Creating North America’s Most Extensive Financial Services Company, Coast-to-Coast in Community Banking
Wells Fargo now has community banks in 39 states and the District of Columbia and is #1 in deposit market share in 18 of those states plus the District of Columbia.* It also is #1 in the U.S. in community banking presence (6,650 stores), small business lending, middle market commercial banking, agriculture lending, commercial real estate lending, commercial real estate brokerage, and bank-owned insurance brokerage. It is #2 in banking deposits in the U.S., home mortgage originations and servicing, retail brokerage (number of financial advisors), and debit card. Wells Fargo is one of America’s largest private employers with 276,000 team members.
“This merger creates what we believe will be a very compelling value proposition for our team members, customers, communities and shareholders with significant potential for even more market share growth,” said Wells Fargo President and CEO John Stumpf. “Our team members can benefit from even more professional development opportunities across a much broader geography. Our customers can benefit from greater convenience and a better value for entrusting us with more of their business. Our communities can benefit because we want to be a leading contributor of financial, human and social capital in every community in which we do business. Our shareholders can benefit because of the exciting growth opportunities created by this merger. We’re being very thoughtful and deliberate in our three-year merger integration. Just as we did with the very successful Norwest-Wells Fargo merger integration a decade ago, we’ll take the time to do it right for our customers, always putting their interests first by seeking to satisfy all their financial needs and helping them succeed financially.”
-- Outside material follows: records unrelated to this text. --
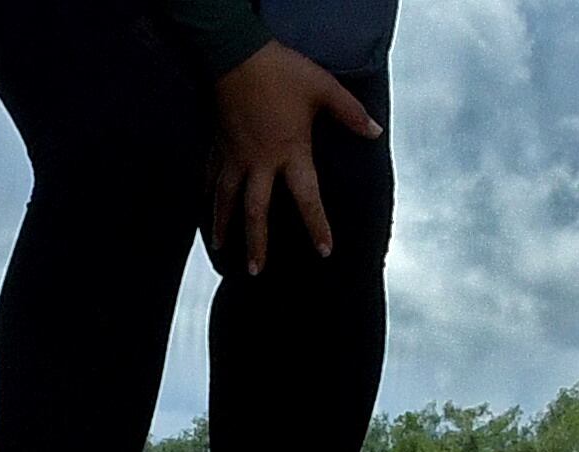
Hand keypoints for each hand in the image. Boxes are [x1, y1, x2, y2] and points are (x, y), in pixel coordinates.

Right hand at [209, 41, 382, 274]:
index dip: (317, 225)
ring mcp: (234, 156)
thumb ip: (350, 113)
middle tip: (256, 270)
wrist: (236, 53)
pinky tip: (204, 207)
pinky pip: (209, 175)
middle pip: (255, 213)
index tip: (324, 251)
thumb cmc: (282, 70)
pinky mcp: (217, 144)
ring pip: (225, 200)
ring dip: (223, 226)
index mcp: (289, 153)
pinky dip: (206, 194)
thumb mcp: (323, 88)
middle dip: (256, 244)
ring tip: (221, 249)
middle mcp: (259, 163)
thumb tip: (374, 133)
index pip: (306, 198)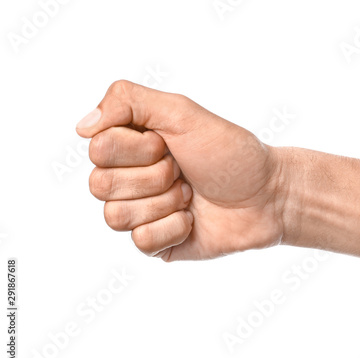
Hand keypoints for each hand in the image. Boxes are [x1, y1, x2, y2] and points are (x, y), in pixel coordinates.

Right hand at [76, 80, 285, 261]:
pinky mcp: (155, 243)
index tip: (171, 145)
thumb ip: (128, 101)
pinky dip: (174, 228)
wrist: (267, 195)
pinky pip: (141, 241)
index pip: (98, 149)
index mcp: (132, 144)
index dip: (139, 149)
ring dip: (164, 203)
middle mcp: (130, 178)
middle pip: (100, 184)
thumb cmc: (231, 153)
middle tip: (184, 171)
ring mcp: (141, 212)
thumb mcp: (183, 113)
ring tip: (191, 195)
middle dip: (154, 176)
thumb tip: (82, 127)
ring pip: (115, 217)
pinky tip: (193, 220)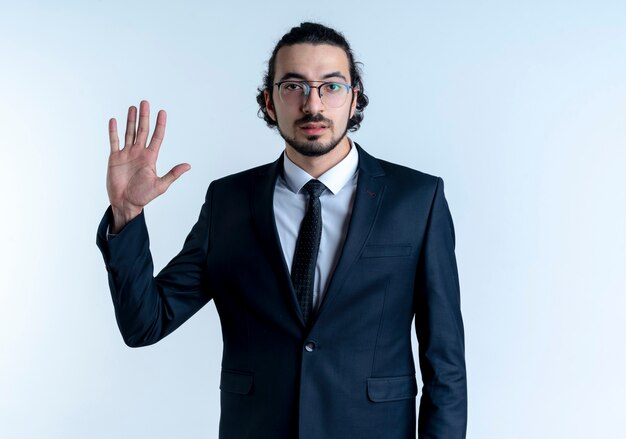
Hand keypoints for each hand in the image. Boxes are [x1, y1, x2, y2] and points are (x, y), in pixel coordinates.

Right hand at [107, 100, 189, 232]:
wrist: (125, 203)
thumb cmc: (143, 196)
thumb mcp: (161, 185)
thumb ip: (173, 174)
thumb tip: (188, 166)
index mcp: (150, 157)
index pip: (157, 137)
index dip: (160, 124)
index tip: (162, 112)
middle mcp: (139, 153)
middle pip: (142, 130)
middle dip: (144, 117)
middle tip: (145, 102)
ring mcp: (126, 154)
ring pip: (129, 133)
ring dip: (130, 120)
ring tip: (133, 108)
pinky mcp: (115, 158)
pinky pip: (114, 141)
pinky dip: (113, 131)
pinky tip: (114, 120)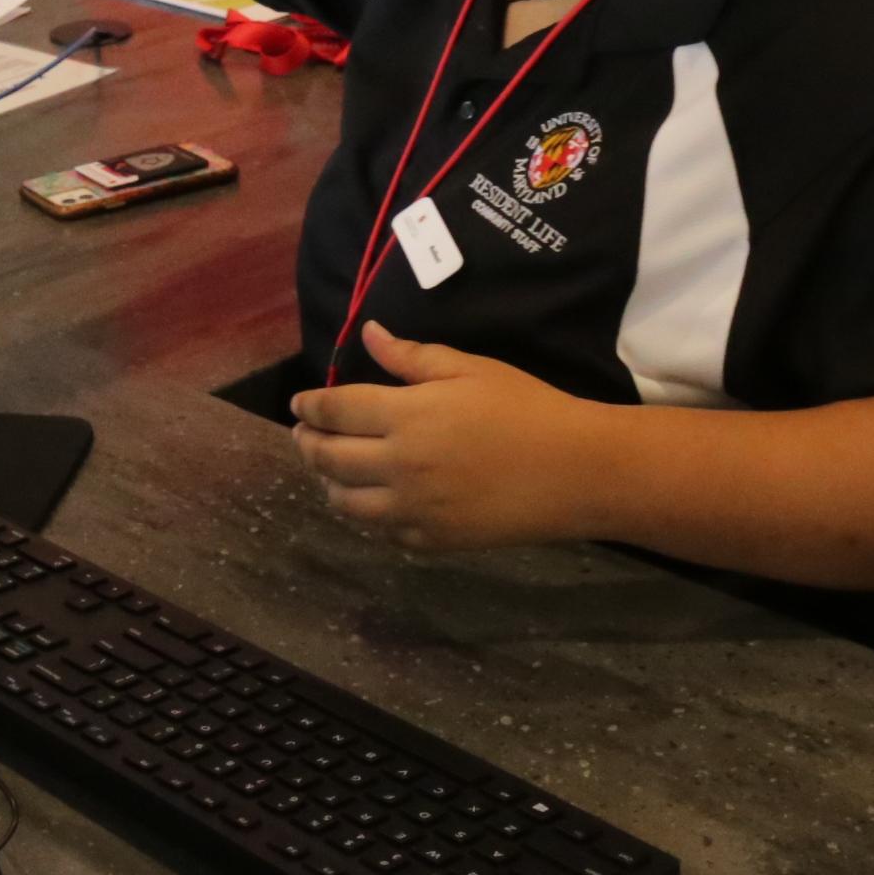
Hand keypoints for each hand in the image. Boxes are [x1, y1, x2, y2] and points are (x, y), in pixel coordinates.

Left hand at [288, 322, 620, 554]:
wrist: (574, 471)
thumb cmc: (525, 408)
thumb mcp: (468, 369)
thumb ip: (411, 357)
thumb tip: (368, 334)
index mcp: (404, 416)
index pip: (334, 412)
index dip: (309, 407)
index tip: (299, 404)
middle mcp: (397, 465)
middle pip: (328, 459)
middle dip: (308, 444)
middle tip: (304, 435)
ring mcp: (412, 509)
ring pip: (346, 503)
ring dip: (329, 484)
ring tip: (331, 470)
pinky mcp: (432, 540)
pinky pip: (382, 531)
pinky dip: (367, 514)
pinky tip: (372, 501)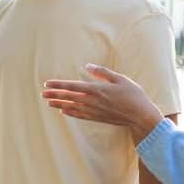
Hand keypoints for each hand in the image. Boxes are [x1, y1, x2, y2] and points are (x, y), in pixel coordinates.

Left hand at [42, 64, 163, 141]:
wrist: (140, 116)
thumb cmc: (133, 95)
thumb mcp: (120, 79)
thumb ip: (103, 72)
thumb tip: (88, 66)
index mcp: (96, 89)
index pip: (72, 86)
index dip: (59, 85)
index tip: (47, 84)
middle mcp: (92, 101)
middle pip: (69, 97)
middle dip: (54, 95)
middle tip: (42, 93)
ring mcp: (94, 111)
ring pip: (72, 107)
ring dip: (59, 104)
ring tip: (48, 102)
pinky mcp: (98, 118)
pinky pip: (80, 115)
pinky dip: (70, 113)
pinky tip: (64, 112)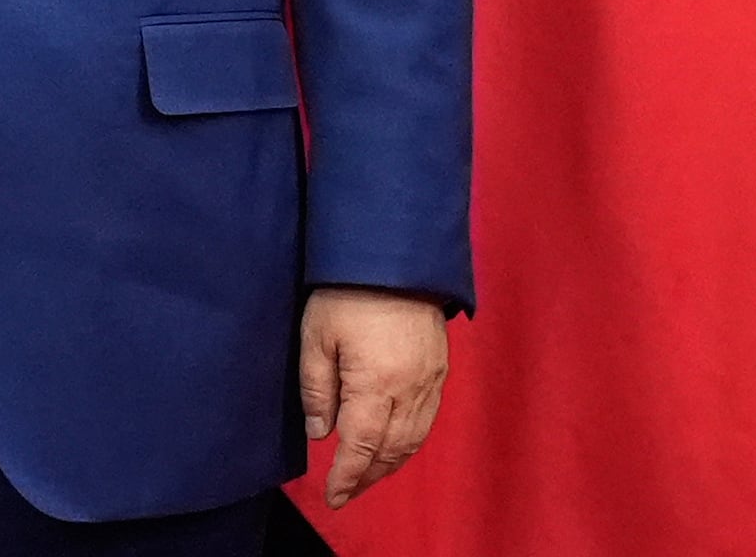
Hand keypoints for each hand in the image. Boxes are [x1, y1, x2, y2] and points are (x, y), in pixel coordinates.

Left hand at [299, 286, 447, 510]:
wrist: (394, 259)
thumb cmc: (347, 294)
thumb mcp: (316, 337)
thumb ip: (317, 388)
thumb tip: (321, 433)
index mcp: (376, 385)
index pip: (361, 447)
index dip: (347, 476)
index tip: (332, 495)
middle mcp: (409, 391)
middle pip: (390, 451)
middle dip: (367, 477)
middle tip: (345, 493)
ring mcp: (429, 382)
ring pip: (412, 440)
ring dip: (389, 464)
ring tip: (366, 477)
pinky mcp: (439, 370)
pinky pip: (426, 421)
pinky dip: (408, 442)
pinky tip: (393, 446)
Pat Callahan, an executive vice president and head of the Company’s merger transition, said Wachovia customers will continue to see the Wachovia brand in their banking stores and communities for the near future. “The key to a successful integration will be our ability to provide outstanding customer service throughout the integration,” said Callahan. “So we’re going to take our time and do this right. Wells Fargo and Wachovia customers should continue banking as they do today — using the same bank accounts, payment coupons, online sign-on, credit cards, ATM cards and check cards, checks and banking stores. We’re committed to keeping customers informed of all significant changes before they happen.”
At closing, Wells Fargo acquired all outstanding shares of common stock of Wachovia in a stock-for-stock transaction. Wachovia shareholders received 0.1991 shares of Wells Fargo common stock in exchange for each share of Wachovia common stock they owned. Shares of each outstanding series of Wachovia preferred stock were converted into shares (or fractional shares) of a corresponding series Wells Fargo preferred stock having substantially the same rights and preferences. As a result of the transaction, Wells Fargo acquired all of Wachovia Corporation and its businesses and obligations, including all of its banking deposits.
With Wachovia, Wells Fargo for the first time has a Community Banking presence in Alabama, Connecticut, Delaware, Florida, Georgia, Kansas, Maryland, Mississippi, New Jersey, New York, North Carolina, Pennsylvania, South Carolina, Tennessee, Virginia and Washington D.C.
Wachovia’s stock symbol “WB” was retired effective December 31, 2008. Wells Fargo stock trades under the symbol WFC. For more information about the merger, visit www.wellsfargo.com.
Wells Fargo & Company is a diversified financial services company with $1.4 trillion in assets, providing banking, insurance, investments, mortgage and consumer finance through almost 11,000 stores and the internet (wellsfargo.com) across North America and internationally. Wells Fargo Bank, N.A. has the highest possible credit rating, “Aaa,” from Moody’s Investors Service and the highest credit rating given to a U.S. bank, “AA+,” from Standard & Poor’s Ratings Services.
* Deposit data as of June 30, 2008 (pro forma for acquisitions; excludes deposits greater than $500mm in a single banking store.)